For now, at least, that was plenty.

 
Chapter 28

I
t took the FBI less than twenty-four hours to find John Doe’s erstwhile residence in the Lower Ninth Ward. Once agents started asking around they quickly picked up stories about the crazy white boy with the skills of a carpenter and the unearthly calm of a Zen monk who came out of nowhere and started rebuilding a neighborhood in the Lower Nine.

 

Not long after that they had kicked in the front door of the partially rehabbed house off St. Claude Avenue. But John Doe and any trace of him were gone.

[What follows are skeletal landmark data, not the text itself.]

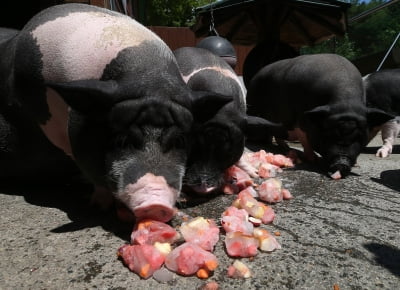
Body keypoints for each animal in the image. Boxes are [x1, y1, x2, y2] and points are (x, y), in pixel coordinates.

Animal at [245, 53, 392, 178]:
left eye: (360, 137)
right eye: (328, 134)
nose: (342, 163)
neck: (345, 104)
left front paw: (356, 165)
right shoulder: (300, 120)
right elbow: (305, 139)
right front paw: (313, 160)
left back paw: (285, 147)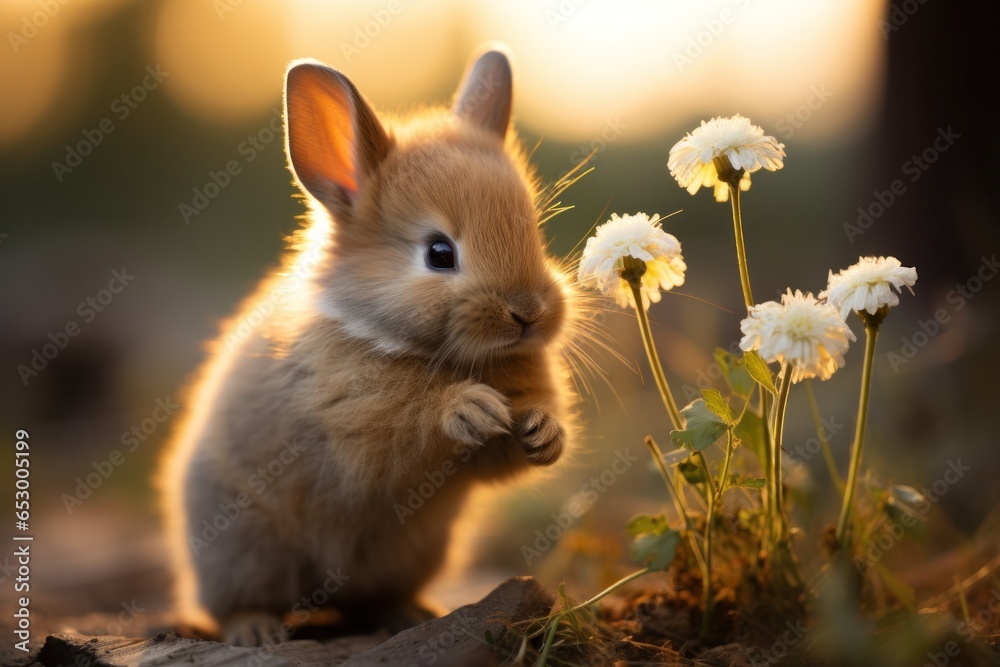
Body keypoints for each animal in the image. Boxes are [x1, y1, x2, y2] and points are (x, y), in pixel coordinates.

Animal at [158, 47, 580, 648]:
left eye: (534, 235)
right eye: (439, 253)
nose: (528, 314)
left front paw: (544, 433)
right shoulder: (354, 423)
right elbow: (403, 428)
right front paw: (469, 408)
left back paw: (411, 614)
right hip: (243, 549)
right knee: (239, 602)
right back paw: (257, 633)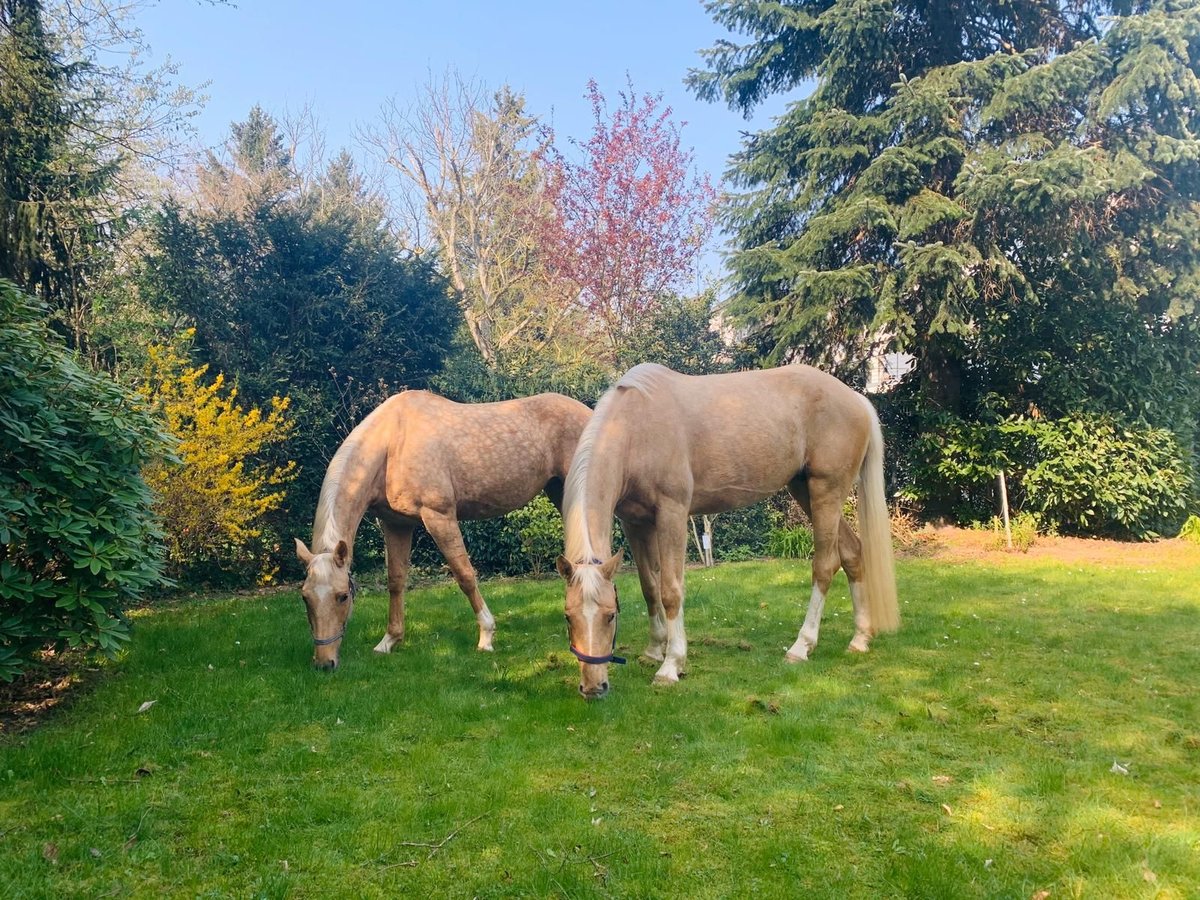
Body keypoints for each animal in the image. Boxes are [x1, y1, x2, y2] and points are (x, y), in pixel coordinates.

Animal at [295, 391, 585, 672]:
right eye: (305, 598)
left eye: (342, 596)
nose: (324, 663)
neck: (393, 443)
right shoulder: (397, 523)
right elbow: (396, 580)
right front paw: (389, 641)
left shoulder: (439, 516)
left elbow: (465, 575)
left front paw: (486, 636)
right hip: (558, 491)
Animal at [556, 362, 897, 700]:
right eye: (568, 616)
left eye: (610, 616)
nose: (593, 687)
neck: (635, 428)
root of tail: (856, 400)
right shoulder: (636, 523)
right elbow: (649, 587)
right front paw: (654, 651)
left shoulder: (672, 515)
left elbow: (670, 591)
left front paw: (671, 665)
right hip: (806, 490)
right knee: (852, 552)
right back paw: (860, 639)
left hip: (826, 491)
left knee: (825, 566)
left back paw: (801, 647)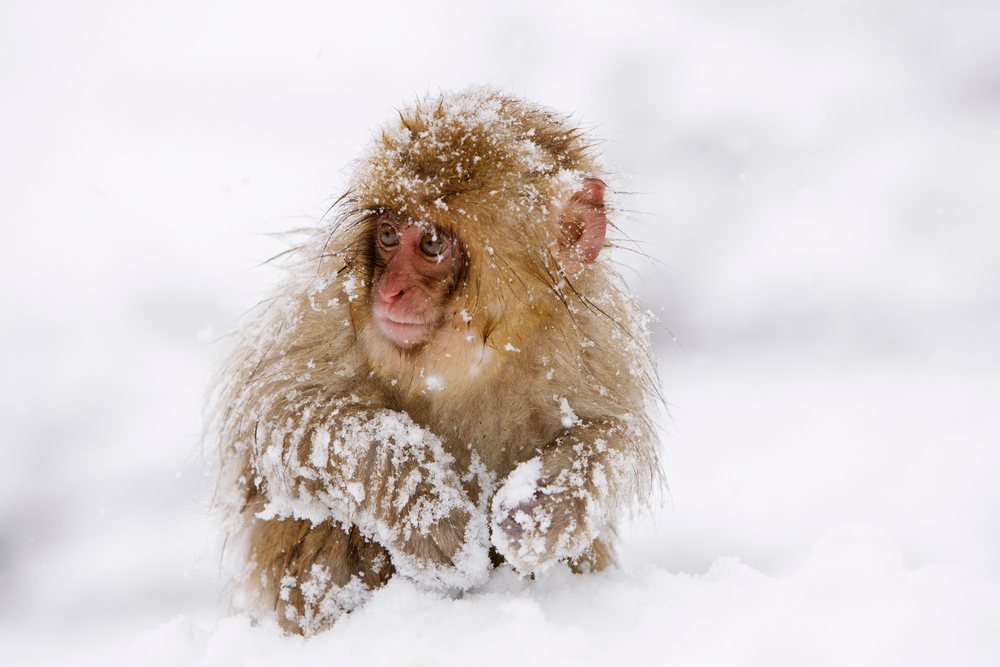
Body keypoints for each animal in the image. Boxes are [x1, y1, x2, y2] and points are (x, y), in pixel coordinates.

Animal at [209, 88, 662, 635]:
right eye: (387, 234)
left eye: (430, 243)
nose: (389, 292)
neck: (474, 357)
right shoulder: (329, 306)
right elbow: (280, 415)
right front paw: (428, 512)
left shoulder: (593, 340)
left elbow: (614, 435)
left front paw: (545, 508)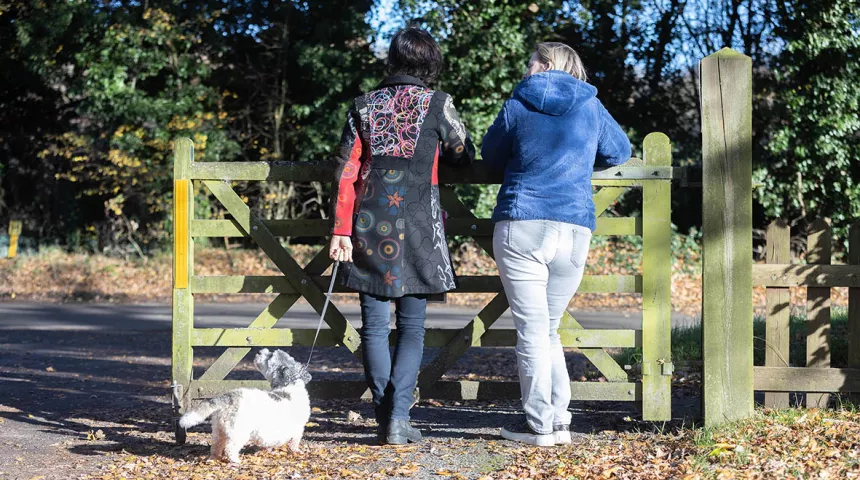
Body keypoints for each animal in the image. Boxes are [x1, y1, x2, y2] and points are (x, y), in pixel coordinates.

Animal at [181, 346, 312, 464]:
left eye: (270, 356)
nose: (260, 351)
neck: (290, 385)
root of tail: (228, 397)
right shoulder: (298, 429)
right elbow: (294, 442)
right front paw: (295, 451)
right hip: (238, 432)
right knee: (230, 448)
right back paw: (235, 460)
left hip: (218, 430)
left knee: (216, 446)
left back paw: (214, 458)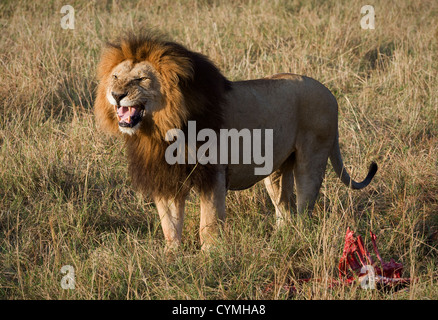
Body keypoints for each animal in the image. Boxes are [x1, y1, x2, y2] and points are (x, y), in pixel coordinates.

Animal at [94, 32, 378, 250]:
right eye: (116, 77)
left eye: (141, 79)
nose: (116, 94)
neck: (159, 130)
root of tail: (330, 93)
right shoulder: (166, 177)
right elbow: (170, 225)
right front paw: (171, 257)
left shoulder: (213, 174)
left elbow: (208, 224)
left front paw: (210, 257)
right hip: (276, 170)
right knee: (283, 208)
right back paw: (280, 241)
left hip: (312, 158)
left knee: (303, 207)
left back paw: (298, 238)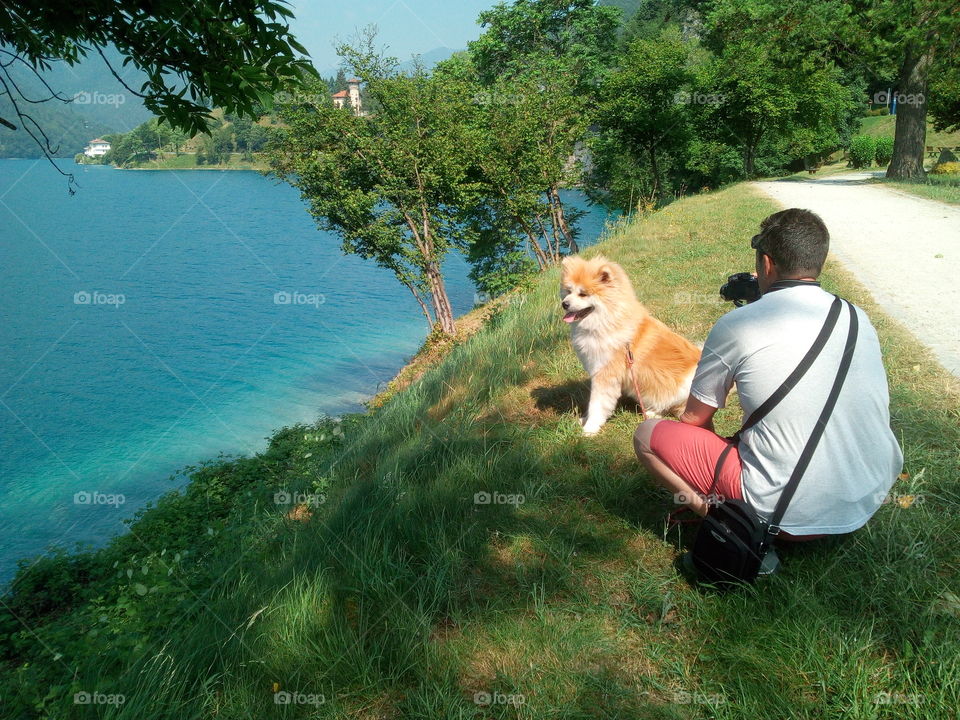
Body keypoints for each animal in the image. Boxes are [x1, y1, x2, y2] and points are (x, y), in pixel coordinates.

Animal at [560, 255, 700, 434]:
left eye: (583, 294)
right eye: (568, 291)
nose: (564, 304)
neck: (607, 321)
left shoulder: (605, 374)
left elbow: (597, 404)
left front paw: (590, 428)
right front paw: (584, 420)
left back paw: (653, 412)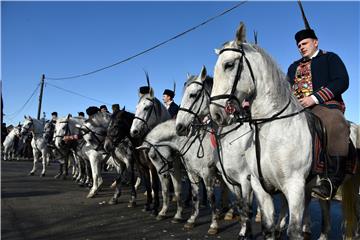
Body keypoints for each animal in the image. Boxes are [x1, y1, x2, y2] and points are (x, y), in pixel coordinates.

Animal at [208, 22, 358, 238]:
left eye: (229, 65)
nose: (216, 114)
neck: (272, 129)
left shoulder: (294, 186)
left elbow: (293, 230)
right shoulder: (260, 187)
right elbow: (268, 228)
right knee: (325, 208)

The feebs roped off the house with yellow crime scene tape and gave a brief check of the rusty red truck that was still parked out front, then had it towed away to let the techs go over it with a microscope.

 

They ran dozens of fingerprints from both through the bureau’s Integrated Automated Fingerprint Identification System, took strands of hair found in the bathroom for DNA analysis and ran that against the agency’s DNA database, took the video of John Doe at the park entrance and ran his facial characteristics through its biometric ID system. They spread out over town, interviewing people at shops and clubs and restaurants where he might have been.

 

An entire task force was on the case. They traced the truck’s registration to a retired postal clerk in Philo, a tiny town near the ocean in Mendocino County. He was eighty-seven years old, mostly senile and couldn’t remember when he’d sold the truck or who he’d sold it to. The task force checked DMV records in California and surrounding states.

 

All of this yielded nothing. In all fifty states, there were hundreds of John Doe birth certificates for abandoned babies who would now be men somewhere between thirty and forty years of age. The John Doe they were looking for could be any of them. Or none of them. If that was even his birth name.

 

The face of the John Doe they were looking for matched none on any U.S. driver’s license, nor in any mug shot, local, state or federal. There was nothing to tie him to the Social Security card, bank account, credit cards, telephone or utility bill, Internet address, email account or Facebook page of any of the hundreds of John Does across the country. In fact, by every modern method of identifying and tracking more than three hundred million Americans, John Doe simply did not exist. He had come out of nowhere. And, it seemed, to nowhere he had returned.

 

* * *

 

As terrifying as my encounter with Leland Elliott’s men was, it was almost as frightening to go back to where it happened. I called one of my drinking buddies at Pilot House and he picked me up at the hospital and took me home. I gave him the same story I’d given Andy Stevens and he seemed to buy, though I didn’t much care. After he dropped me off I stood at the front door, waiting until he left, trying to work up the courage to go in.

 

My heart was pounding when I put the key into the lock. What would I find inside? A pair of decaying bodies in a sea of dried blood? Another team of Leland Elliott’s thugs? A note from my rescuer explaining what had happened? Any sign at all that I’d been attacked and mutilated just thirty-six hours earlier?

 

I steeled myself and stepped across the threshold. The house was immaculate. There were no bodies, no blood. The table and terrazzo floor had been wiped clean. My office had been straightened up, desk chair put back. I went through the rest of the house, going from room to room, muscles tensed, like a man walking through a field of poisonous snakes. I checked the closets and under the bed, checked under the couch. Checked the pantry and the laundry room, pushed back the shower curtains. Nothing. It was as if nothing had ever happened.